I did consider that as well. The problem is that ptlrpc_check_set() has nearly 20 continue statements. I don't see a clear way to ensure that our CPU time is bounded, and therefore correct, without putting the cond_resched() first. And if the very first cond_resched() results in a real schedule before we do any rpc processing, then clearly the thread exhausted its time slice already and should be rescheduled. |
| Comment by Oleg Drokin [ 23/May/14 ] |
|
I actually tested with a very similar patch, only inserted unconditional cond_resched() before calling RPC completion handler (which is the real expensive place i suspect).

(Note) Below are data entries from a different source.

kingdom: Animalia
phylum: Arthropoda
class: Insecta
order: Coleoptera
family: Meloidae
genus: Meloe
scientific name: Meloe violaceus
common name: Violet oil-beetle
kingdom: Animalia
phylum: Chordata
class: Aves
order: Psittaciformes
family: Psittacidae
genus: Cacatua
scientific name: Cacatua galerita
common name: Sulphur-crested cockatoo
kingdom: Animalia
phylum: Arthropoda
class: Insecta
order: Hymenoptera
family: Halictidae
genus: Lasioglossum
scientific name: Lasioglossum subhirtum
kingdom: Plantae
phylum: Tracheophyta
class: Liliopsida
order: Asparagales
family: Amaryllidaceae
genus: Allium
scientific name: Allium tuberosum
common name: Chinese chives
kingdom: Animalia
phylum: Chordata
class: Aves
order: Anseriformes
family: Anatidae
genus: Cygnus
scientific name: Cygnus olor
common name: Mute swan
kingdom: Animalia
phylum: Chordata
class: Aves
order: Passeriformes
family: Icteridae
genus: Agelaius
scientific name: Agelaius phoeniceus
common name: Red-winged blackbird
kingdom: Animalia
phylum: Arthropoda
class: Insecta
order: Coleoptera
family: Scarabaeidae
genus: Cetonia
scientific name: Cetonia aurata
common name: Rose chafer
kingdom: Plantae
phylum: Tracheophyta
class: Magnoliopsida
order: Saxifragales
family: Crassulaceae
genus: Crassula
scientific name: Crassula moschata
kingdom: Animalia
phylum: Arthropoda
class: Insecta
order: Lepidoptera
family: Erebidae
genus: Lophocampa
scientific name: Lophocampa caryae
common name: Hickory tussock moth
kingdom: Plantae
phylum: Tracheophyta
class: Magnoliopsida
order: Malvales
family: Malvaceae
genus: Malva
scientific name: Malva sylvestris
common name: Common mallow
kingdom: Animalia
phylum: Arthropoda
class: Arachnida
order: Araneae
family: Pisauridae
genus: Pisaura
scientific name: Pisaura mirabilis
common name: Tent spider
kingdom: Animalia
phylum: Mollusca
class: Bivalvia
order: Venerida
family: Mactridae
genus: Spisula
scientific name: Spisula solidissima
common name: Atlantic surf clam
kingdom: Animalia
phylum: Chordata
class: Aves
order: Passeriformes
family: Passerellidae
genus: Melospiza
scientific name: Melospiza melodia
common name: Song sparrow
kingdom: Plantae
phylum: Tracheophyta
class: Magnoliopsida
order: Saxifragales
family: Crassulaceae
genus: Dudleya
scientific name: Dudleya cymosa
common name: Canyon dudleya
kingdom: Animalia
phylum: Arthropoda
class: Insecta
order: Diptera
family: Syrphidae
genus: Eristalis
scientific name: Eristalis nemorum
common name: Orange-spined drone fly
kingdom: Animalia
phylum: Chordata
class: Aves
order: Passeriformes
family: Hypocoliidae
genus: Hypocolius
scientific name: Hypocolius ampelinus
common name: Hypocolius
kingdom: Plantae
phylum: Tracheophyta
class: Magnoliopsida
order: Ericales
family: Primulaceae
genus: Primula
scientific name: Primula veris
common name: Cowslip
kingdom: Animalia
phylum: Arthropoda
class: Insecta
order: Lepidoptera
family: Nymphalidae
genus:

What do you think? We do not allow of calling ptlrpc_check_next holding a spinlock anyway. |
| Comment by Christopher Morrone [ 24/May/14 ] |
|
Can you prove that it is correct? I see quite a few continue statements before ptlrpc_req_interpret(). What would be the worst case time between cond_resched() calls? Is it bounded? By putting the cond_resched() at the beginning of the loop, we bound the maximum time that we exceed our run time to just over the maximum time it takes to process a single element of the list. Lets call that X. If we put the cond_resched() the processing time for each element is assumed to be less than X, so lets call that Y. But now we'll need to process N elements before a cond_resched(), so lets call the processing time Y*N. Yes, Y is probably less than X. But N is unknown and potentially quite large. Yes, Y*N may often be less than X. But this is computer science, we need to know the worst case and handle it reasonably. In the worst case, Y*N may be much, much larger than X. This all assumes that that ptlrpc_req_interpret() and other calls are not buggy and not unbounded in run time. But that is fine for now, lets just focus on making ptlrpc_check_set() correct before addressing other problems. Since N is unknown, we need to assume it is large. That means we need the cond_resched() at the top of the loop. Is unlikely(test_thread_flag(TIF_NEED_RESCHED) too high of a price to pay to ensure proper run time? If you think it is too expensive, then we need to audit more code and put protections in place to limit N. |
| Comment by Oleg Drokin [ 02/Jun/14 ] |
|
As we just discussed on the call - I guess it's more future-proof to just do cond_resched at every iteration. Since we already allow to sleep in the interpret callbacks, this should patch into a basically a oneliner |
| Comment by Christopher Morrone [ 04/Jun/14 ] |
|
I updated my patch to be that one-liner, plus comments: |
| Comment by Peter Jones [ 11/Jun/14 ] |
|
Landed for 2.6 |